Her heroism in keeping others calm and resolutely directing people before the tower’s collapse exemplifies the best of our city. God rest her spirit forever, and all those first responders who made the ultimate sacrifice.
I do not purport to have easy answers to our chronic malaise, to this vile pestilence of terroristic political violence, because there aren’t any. There will be many who peddle the farce of cheap ideology, and proffer vulgar simplisms and silver bullets to our social ailments.
Let me suggest at least a small action that will not make America whole in full, but we have the agency to make good on.

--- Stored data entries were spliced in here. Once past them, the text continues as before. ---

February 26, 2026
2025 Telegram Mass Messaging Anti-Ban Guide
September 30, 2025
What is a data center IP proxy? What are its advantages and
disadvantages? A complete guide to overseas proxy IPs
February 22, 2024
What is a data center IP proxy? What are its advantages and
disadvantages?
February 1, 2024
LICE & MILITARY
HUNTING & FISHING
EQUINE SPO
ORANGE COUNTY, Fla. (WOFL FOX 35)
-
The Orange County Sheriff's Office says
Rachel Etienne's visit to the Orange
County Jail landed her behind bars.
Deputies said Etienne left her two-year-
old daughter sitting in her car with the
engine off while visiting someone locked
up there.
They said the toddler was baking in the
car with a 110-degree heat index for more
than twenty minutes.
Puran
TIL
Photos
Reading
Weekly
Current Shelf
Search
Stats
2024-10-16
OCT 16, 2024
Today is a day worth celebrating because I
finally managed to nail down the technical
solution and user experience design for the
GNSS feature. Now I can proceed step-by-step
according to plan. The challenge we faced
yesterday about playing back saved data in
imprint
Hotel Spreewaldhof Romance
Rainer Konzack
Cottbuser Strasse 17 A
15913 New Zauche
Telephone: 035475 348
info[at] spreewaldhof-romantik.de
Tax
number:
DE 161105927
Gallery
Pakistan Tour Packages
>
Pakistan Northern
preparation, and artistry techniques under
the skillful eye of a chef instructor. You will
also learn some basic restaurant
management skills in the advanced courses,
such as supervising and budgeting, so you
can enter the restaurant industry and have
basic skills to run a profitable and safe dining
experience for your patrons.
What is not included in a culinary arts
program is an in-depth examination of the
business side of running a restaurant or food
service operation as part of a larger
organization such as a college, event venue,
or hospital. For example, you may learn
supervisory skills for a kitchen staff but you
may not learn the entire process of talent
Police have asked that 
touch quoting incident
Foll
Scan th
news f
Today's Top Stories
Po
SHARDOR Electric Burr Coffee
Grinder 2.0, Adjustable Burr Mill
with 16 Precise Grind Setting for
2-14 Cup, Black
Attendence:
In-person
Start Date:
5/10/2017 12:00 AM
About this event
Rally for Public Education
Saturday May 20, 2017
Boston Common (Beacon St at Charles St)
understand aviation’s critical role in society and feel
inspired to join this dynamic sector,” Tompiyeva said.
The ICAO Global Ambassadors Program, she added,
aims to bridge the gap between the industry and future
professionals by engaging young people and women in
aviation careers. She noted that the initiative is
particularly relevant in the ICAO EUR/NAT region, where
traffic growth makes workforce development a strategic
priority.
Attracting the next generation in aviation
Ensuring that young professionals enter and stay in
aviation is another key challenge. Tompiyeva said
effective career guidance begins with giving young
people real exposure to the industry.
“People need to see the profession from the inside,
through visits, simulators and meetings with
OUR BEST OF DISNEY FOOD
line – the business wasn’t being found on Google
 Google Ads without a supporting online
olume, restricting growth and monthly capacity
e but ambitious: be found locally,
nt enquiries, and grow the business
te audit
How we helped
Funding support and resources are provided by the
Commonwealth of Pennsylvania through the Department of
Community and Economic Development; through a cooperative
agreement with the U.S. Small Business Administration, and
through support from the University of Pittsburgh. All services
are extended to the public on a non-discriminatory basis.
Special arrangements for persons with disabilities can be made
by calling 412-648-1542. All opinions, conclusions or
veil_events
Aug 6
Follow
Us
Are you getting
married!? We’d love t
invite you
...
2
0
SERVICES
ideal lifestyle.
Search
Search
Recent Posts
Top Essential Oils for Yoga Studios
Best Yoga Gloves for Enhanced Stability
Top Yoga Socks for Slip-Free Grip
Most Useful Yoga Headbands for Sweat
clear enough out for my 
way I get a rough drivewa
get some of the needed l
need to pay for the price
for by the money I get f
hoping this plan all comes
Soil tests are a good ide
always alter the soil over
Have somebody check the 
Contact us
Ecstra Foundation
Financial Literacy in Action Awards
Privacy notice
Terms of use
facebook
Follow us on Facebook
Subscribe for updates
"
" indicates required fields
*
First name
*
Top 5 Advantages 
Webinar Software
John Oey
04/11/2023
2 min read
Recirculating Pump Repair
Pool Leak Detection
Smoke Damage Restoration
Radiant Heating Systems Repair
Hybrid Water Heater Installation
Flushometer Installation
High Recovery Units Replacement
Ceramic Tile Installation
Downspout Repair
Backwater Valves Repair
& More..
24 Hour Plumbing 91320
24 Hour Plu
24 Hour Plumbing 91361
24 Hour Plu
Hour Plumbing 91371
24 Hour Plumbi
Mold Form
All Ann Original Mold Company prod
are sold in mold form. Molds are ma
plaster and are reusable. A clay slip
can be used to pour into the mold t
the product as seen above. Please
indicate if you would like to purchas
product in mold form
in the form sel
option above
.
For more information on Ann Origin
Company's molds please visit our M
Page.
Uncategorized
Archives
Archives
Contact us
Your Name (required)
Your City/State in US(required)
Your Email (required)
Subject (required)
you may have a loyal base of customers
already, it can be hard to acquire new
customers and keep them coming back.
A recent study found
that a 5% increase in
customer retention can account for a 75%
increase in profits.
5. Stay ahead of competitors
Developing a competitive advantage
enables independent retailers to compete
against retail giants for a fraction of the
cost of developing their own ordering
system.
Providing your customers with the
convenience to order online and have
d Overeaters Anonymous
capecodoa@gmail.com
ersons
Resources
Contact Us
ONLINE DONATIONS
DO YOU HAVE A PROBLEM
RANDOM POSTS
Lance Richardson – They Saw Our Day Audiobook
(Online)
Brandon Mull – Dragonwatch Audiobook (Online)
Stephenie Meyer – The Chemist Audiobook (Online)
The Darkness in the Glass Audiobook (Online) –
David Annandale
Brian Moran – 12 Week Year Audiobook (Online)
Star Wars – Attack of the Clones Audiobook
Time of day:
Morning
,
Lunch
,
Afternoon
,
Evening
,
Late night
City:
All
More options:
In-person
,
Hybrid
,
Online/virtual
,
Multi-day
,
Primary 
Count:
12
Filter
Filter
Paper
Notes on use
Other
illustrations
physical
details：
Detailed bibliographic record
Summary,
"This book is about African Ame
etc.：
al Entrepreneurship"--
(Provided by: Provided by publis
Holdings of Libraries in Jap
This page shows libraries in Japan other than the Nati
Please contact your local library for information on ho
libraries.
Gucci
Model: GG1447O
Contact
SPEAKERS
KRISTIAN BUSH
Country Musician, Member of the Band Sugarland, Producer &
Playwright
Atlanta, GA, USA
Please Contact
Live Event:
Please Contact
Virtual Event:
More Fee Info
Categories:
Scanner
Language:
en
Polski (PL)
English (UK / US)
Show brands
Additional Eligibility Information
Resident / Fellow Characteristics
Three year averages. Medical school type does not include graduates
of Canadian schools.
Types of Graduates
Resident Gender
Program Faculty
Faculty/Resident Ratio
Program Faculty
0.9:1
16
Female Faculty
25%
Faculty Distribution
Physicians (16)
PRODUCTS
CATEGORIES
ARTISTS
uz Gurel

Today, on this twenty-fourth anniversary of that calamitous day, I hope we can begin to know camaraderie afresh. I yearn for the day that we all not only know, but feel in our core goodness and charity towards our neighbor. Don’t give up on the American people, and live knowing that even if our collective decency is temporarily forgotten, through willful service to each other, we can rekindle that sacred togetherness as a country again.
I pray that the American Republic is made well once more.



Very heartfelt and welcome. There's still an America out there, and if we work together, we can find it and bring this country and all its promise back!